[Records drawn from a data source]
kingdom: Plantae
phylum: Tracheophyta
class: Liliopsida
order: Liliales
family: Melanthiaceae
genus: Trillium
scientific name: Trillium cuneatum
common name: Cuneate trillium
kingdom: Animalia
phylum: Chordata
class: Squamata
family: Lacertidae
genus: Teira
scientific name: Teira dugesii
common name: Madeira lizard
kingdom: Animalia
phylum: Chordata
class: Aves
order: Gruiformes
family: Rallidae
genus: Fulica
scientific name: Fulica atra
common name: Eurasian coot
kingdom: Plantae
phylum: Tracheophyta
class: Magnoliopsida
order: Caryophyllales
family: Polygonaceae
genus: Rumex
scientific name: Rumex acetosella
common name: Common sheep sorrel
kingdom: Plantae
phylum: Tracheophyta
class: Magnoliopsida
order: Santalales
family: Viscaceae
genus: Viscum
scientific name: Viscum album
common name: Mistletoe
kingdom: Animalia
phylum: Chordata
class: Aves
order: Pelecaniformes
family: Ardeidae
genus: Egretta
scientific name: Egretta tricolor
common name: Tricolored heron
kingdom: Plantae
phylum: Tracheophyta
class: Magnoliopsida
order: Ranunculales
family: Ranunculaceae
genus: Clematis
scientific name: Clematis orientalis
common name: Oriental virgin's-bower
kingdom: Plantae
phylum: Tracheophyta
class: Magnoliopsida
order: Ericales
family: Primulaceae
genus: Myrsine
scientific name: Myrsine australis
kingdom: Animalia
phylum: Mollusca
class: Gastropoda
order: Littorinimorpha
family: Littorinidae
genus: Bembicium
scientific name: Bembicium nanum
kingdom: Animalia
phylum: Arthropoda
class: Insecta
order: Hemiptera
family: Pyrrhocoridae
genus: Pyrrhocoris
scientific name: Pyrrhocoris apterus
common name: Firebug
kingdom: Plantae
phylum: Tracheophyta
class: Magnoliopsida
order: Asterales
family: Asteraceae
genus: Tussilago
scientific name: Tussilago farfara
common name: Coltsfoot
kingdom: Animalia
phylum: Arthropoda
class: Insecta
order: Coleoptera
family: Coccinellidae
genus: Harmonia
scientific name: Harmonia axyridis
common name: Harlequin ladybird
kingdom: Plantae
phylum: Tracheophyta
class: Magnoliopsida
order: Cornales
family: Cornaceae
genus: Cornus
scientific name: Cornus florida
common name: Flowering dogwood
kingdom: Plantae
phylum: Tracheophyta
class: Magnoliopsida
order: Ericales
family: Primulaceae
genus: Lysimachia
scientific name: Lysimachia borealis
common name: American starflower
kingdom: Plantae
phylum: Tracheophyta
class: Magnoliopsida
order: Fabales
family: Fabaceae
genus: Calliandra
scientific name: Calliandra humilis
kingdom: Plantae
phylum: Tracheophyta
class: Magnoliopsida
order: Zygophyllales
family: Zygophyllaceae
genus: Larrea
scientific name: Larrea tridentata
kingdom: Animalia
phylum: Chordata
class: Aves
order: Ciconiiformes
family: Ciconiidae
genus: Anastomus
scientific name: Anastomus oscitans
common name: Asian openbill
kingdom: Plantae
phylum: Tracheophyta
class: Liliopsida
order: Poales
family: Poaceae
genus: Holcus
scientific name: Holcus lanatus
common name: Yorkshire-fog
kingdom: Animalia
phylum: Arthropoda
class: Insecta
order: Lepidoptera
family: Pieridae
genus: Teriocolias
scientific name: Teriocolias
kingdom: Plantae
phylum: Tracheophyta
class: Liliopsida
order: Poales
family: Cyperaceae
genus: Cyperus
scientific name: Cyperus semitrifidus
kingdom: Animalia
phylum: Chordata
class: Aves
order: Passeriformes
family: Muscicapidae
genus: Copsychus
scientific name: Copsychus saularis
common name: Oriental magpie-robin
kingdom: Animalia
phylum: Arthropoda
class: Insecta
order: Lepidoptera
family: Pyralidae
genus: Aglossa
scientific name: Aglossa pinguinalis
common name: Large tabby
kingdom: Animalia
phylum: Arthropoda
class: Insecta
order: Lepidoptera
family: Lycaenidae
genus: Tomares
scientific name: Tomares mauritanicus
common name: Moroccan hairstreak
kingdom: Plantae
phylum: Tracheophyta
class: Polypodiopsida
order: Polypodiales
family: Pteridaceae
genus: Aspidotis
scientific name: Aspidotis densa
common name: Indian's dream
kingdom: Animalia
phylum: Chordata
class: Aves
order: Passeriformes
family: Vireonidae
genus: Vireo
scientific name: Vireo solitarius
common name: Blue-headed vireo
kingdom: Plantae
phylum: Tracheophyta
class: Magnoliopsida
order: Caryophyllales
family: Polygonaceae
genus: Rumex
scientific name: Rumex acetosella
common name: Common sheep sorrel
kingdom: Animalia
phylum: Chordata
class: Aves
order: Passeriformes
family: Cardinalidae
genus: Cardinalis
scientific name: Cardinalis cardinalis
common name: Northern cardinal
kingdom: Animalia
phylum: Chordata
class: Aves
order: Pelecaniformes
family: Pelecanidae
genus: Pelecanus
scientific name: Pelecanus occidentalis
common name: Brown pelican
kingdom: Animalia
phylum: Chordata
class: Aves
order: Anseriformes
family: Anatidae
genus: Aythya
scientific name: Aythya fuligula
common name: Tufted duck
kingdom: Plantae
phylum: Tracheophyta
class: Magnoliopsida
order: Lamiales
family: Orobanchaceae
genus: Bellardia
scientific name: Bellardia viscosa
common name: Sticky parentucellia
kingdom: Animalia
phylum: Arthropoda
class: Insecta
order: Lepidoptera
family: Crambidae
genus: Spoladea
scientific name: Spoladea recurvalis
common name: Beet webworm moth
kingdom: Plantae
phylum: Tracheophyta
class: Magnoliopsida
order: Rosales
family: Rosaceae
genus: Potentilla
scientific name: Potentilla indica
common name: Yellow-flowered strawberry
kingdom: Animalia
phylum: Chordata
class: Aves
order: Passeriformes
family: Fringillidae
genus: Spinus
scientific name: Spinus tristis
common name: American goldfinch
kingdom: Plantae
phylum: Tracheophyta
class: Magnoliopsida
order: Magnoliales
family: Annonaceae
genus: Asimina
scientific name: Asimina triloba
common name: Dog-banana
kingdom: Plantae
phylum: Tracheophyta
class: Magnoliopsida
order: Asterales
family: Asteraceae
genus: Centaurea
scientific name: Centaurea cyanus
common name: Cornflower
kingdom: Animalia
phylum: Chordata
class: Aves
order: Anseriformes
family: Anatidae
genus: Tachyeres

### OBJECTIVE
Retype every line of the material above without changing any word, capital letter, or line break.

### WRITTEN SOLUTION
kingdom: Plantae
phylum: Tracheophyta
class: Liliopsida
order: Liliales
family: Melanthiaceae
genus: Trillium
scientific name: Trillium cuneatum
common name: Cuneate trillium
kingdom: Animalia
phylum: Chordata
class: Squamata
family: Lacertidae
genus: Teira
scientific name: Teira dugesii
common name: Madeira lizard
kingdom: Animalia
phylum: Chordata
class: Aves
order: Gruiformes
family: Rallidae
genus: Fulica
scientific name: Fulica atra
common name: Eurasian coot
kingdom: Plantae
phylum: Tracheophyta
class: Magnoliopsida
order: Caryophyllales
family: Polygonaceae
genus: Rumex
scientific name: Rumex acetosella
common name: Common sheep sorrel
kingdom: Plantae
phylum: Tracheophyta
class: Magnoliopsida
order: Santalales
family: Viscaceae
genus: Viscum
scientific name: Viscum album
common name: Mistletoe
kingdom: Animalia
phylum: Chordata
class: Aves
order: Pelecaniformes
family: Ardeidae
genus: Egretta
scientific name: Egretta tricolor
common name: Tricolored heron
kingdom: Plantae
phylum: Tracheophyta
class: Magnoliopsida
order: Ranunculales
family: Ranunculaceae
genus: Clematis
scientific name: Clematis orientalis
common name: Oriental virgin's-bower
kingdom: Plantae
phylum: Tracheophyta
class: Magnoliopsida
order: Ericales
family: Primulaceae
genus: Myrsine
scientific name: Myrsine australis
kingdom: Animalia
phylum: Mollusca
class: Gastropoda
order: Littorinimorpha
family: Littorinidae
genus: Bembicium
scientific name: Bembicium nanum
kingdom: Animalia
phylum: Arthropoda
class: Insecta
order: Hemiptera
family: Pyrrhocoridae
genus: Pyrrhocoris
scientific name: Pyrrhocoris apterus
common name: Firebug
kingdom: Plantae
phylum: Tracheophyta
class: Magnoliopsida
order: Asterales
family: Asteraceae
genus: Tussilago
scientific name: Tussilago farfara
common name: Coltsfoot
kingdom: Animalia
phylum: Arthropoda
class: Insecta
order: Coleoptera
family: Coccinellidae
genus: Harmonia
scientific name: Harmonia axyridis
common name: Harlequin ladybird
kingdom: Plantae
phylum: Tracheophyta
class: Magnoliopsida
order: Cornales
family: Cornaceae
genus: Cornus
scientific name: Cornus florida
common name: Flowering dogwood
kingdom: Plantae
phylum: Tracheophyta
class: Magnoliopsida
order: Ericales
family: Primulaceae
genus: Lysimachia
scientific name: Lysimachia borealis
common name: American starflower
kingdom: Plantae
phylum: Tracheophyta
class: Magnoliopsida
order: Fabales
family: Fabaceae
genus: Calliandra
scientific name: Calliandra humilis
kingdom: Plantae
phylum: Tracheophyta
class: Magnoliopsida
order: Zygophyllales
family: Zygophyllaceae
genus: Larrea
scientific name: Larrea tridentata
kingdom: Animalia
phylum: Chordata
class: Aves
order: Ciconiiformes
family: Ciconiidae
genus: Anastomus
scientific name: Anastomus oscitans
common name: Asian openbill
kingdom: Plantae
phylum: Tracheophyta
class: Liliopsida
order: Poales
family: Poaceae
genus: Holcus
scientific name: Holcus lanatus
common name: Yorkshire-fog
kingdom: Animalia
phylum: Arthropoda
class: Insecta
order: Lepidoptera
family: Pieridae
genus: Teriocolias
scientific name: Teriocolias
kingdom: Plantae
phylum: Tracheophyta
class: Liliopsida
order: Poales
family: Cyperaceae
genus: Cyperus
scientific name: Cyperus semitrifidus
kingdom: Animalia
phylum: Chordata
class: Aves
order: Passeriformes
family: Muscicapidae
genus: Copsychus
scientific name: Copsychus saularis
common name: Oriental magpie-robin
kingdom: Animalia
phylum: Arthropoda
class: Insecta
order: Lepidoptera
family: Pyralidae
genus: Aglossa
scientific name: Aglossa pinguinalis
common name: Large tabby
kingdom: Animalia
phylum: Arthropoda
class: Insecta
order: Lepidoptera
family: Lycaenidae
genus: Tomares
scientific name: Tomares mauritanicus
common name: Moroccan hairstreak
kingdom: Plantae
phylum: Tracheophyta
class: Polypodiopsida
order: Polypodiales
family: Pteridaceae
genus: Aspidotis
scientific name: Aspidotis densa
common name: Indian's dream
kingdom: Animalia
phylum: Chordata
class: Aves
order: Passeriformes
family: Vireonidae
genus: Vireo
scientific name: Vireo solitarius
common name: Blue-headed vireo
kingdom: Plantae
phylum: Tracheophyta
class: Magnoliopsida
order: Caryophyllales
family: Polygonaceae
genus: Rumex
scientific name: Rumex acetosella
common name: Common sheep sorrel
kingdom: Animalia
phylum: Chordata
class: Aves
order: Passeriformes
family: Cardinalidae
genus: Cardinalis
scientific name: Cardinalis cardinalis
common name: Northern cardinal
kingdom: Animalia
phylum: Chordata
class: Aves
order: Pelecaniformes
family: Pelecanidae
genus: Pelecanus
scientific name: Pelecanus occidentalis
common name: Brown pelican
kingdom: Animalia
phylum: Chordata
class: Aves
order: Anseriformes
family: Anatidae
genus: Aythya
scientific name: Aythya fuligula
common name: Tufted duck
kingdom: Plantae
phylum: Tracheophyta
class: Magnoliopsida
order: Lamiales
family: Orobanchaceae
genus: Bellardia
scientific name: Bellardia viscosa
common name: Sticky parentucellia
kingdom: Animalia
phylum: Arthropoda
class: Insecta
order: Lepidoptera
family: Crambidae
genus: Spoladea
scientific name: Spoladea recurvalis
common name: Beet webworm moth
kingdom: Plantae
phylum: Tracheophyta
class: Magnoliopsida
order: Rosales
family: Rosaceae
genus: Potentilla
scientific name: Potentilla indica
common name: Yellow-flowered strawberry
kingdom: Animalia
phylum: Chordata
class: Aves
order: Passeriformes
family: Fringillidae
genus: Spinus
scientific name: Spinus tristis
common name: American goldfinch
kingdom: Plantae
phylum: Tracheophyta
class: Magnoliopsida
order: Magnoliales
family: Annonaceae
genus: Asimina
scientific name: Asimina triloba
common name: Dog-banana
kingdom: Plantae
phylum: Tracheophyta
class: Magnoliopsida
order: Asterales
family: Asteraceae
genus: Centaurea
scientific name: Centaurea cyanus
common name: Cornflower
kingdom: Animalia
phylum: Chordata
class: Aves
order: Anseriformes
family: Anatidae
genus: Tachyeres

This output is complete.